近年、食物アレルギーを持つ小児や成人が増加しています。さらに最近は種々の重大な問題が起きていて、大きな社会問題になっています。しかし、このところのアレルギー学の基礎研究、臨床研究、そしてこれらの研究成果を本にしたアレルギー治療の進歩は著しく、食物アレルギーに関する進歩も例外ではありません。発症機序と病態の解明、診断法とそれに基づく治療管理法、社会的適応などの点で、特にこれらに関する考え方の進歩が著しい。
 これらの進歩の中でも、以下に述べる3つの画期的な進歩があります。一つ目は発症機序で、食物アレルゲンの生体への侵入、感作径路は従来の経口という考えに加えて経皮や経気道もありうることが明らかになったことです。二つ目は治療管理における考え方で、食物アレルゲンとして確定した食物は十分に除去する問い従来の考えから、「除去は必要最小限に留め、さらに安全性を担保した上で積極的に食べることができるようにならないか」という方向に臨床研究(あくまで臨床研究ですが)が大いに検討され始めたことです。

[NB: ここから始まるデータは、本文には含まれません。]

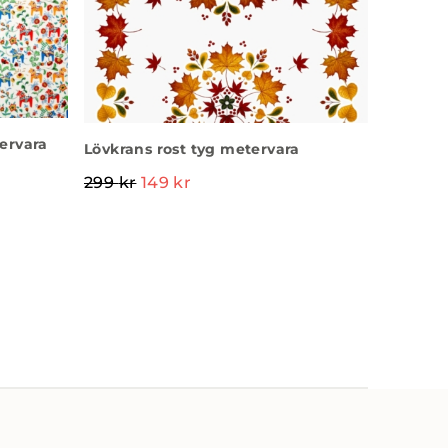
ervara
Lövkrans rost tyg metervara
299
kr
149
kr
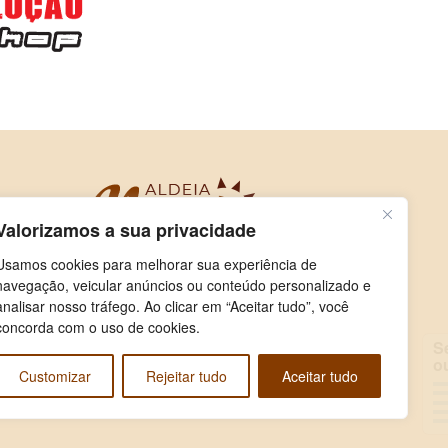
Valorizamos a sua privacidade
Usamos cookies para melhorar sua experiência de
navegação, veicular anúncios ou conteúdo personalizado e
analisar nosso tráfego. Ao clicar em “Aceitar tudo”, você
concorda com o uso de cookies.
Selecione e
ouça
Customizar
Rejeitar tudo
Aceitar tudo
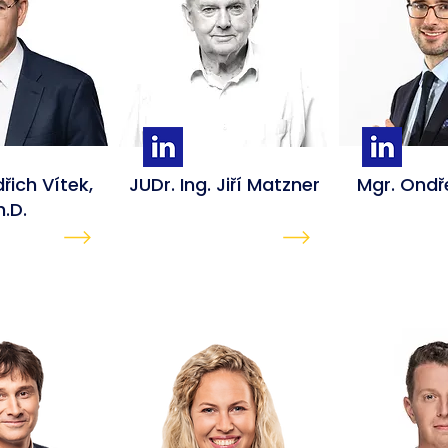
dřich Vítek,
JUDr. Ing. Jiří
Matzner
Mgr. Ondř
h.D.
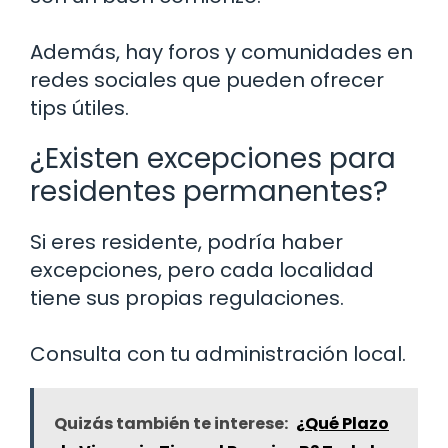
Además, hay foros y comunidades en
redes sociales que pueden ofrecer
tips útiles.
¿Existen excepciones para
residentes permanentes?
Si eres residente, podría haber
excepciones, pero cada localidad
tiene sus propias regulaciones.
Consulta con tu administración local.
Quizás también te interese:
¿Qué Plazo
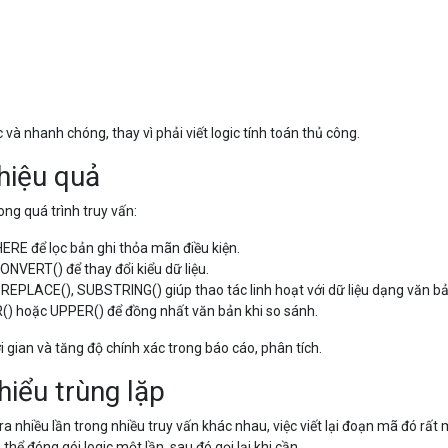
và nhanh chóng, thay vì phải viết logic tính toán thủ công.
 hiệu quả
ong quá trình truy vấn:
HERE
để lọc bản ghi thỏa mãn điều kiện.
ONVERT()
để thay đổi kiểu dữ liệu.
,
REPLACE()
,
SUBSTRING()
giúp thao tác linh hoạt với dữ liệu dạng văn bả
()
hoặc
UPPER()
để đồng nhất văn bản khi so sánh.
ời gian và tăng độ chính xác trong báo cáo, phân tích.
hiểu trùng lặp
 nhiều lần trong nhiều truy vấn khác nhau, việc viết lại đoạn mã đó rất 
thể đóng gói logic một lần, sau đó gọi lại khi cần.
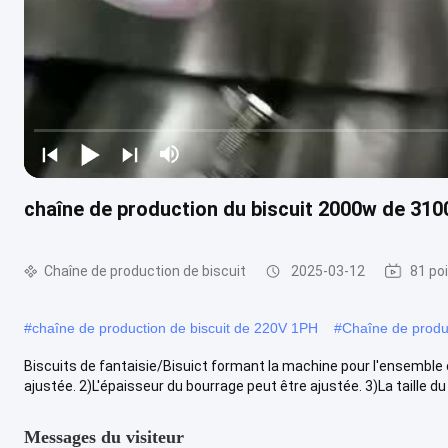
chaîne de production du biscuit 2000w de 3
Chaîne de production de biscuit
2025-03-12
81 po
#
chaîne de production de biscuit de 220V 1PH
#
Chaîne de produ
Biscuits de fantaisie/Bisuict formant la machine pour l'ensemble
ajustée. 2)L'épaisseur du bourrage peut être ajustée. 3)La taille du ..
Messages du visiteur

最後に三つ目は、社会的な対応の著しい進歩です。これらの画期的な方向性は、世界の歴史でいえば産業革命やルネッサンス、日本の歴史でいえば明治維新にも匹敵するものともいえます。
 
Ⅱ「食物アレルギー診療ガイドライン2012」の方針
 
日本小児アレルギー学会が、「食物アレルギー診療ガイドライン2012」を2011年に発表しました。これは、「ガイドラインは、その時代の最良の診療を提供するもので、そのためにはその時点で可能な限りのエビデンスを集めて評価し、その結果に基づいた診療指針を示すことが求められる」という考えに基づいて作成されました。ガイドラインは、専門医が最良と考える標準的診療の提示ですが、個々の医師の適切な診療を縛るものではないことも重要な点です。

Ⅲ 食物アレルギーの定義
 
食物を摂取することにより起こる不利益な反応はその機序が様々です。食物アレルギーは免疫学的機序が関与するものをいいます。食物アレルギー以外の不利益な反応としては,食物の毒性、先天性代謝異常症などによる非免疫学的機序によるものなどがあります。
 「ガイドライン2012」では、「食物アレルギーとは食物によって引き起こされた抗原特異的な免疫学的機序を介して生体にとって不利益な症状が惹起される現象」と定義されています。すなわち、食物の生体への侵入経路を経口摂取だけに限定しないで、経皮や経気道からの侵入や感作によっても食物アレルギーが発症することを明らかにしました。これは、成人の食物アレルギーでは特に重要です。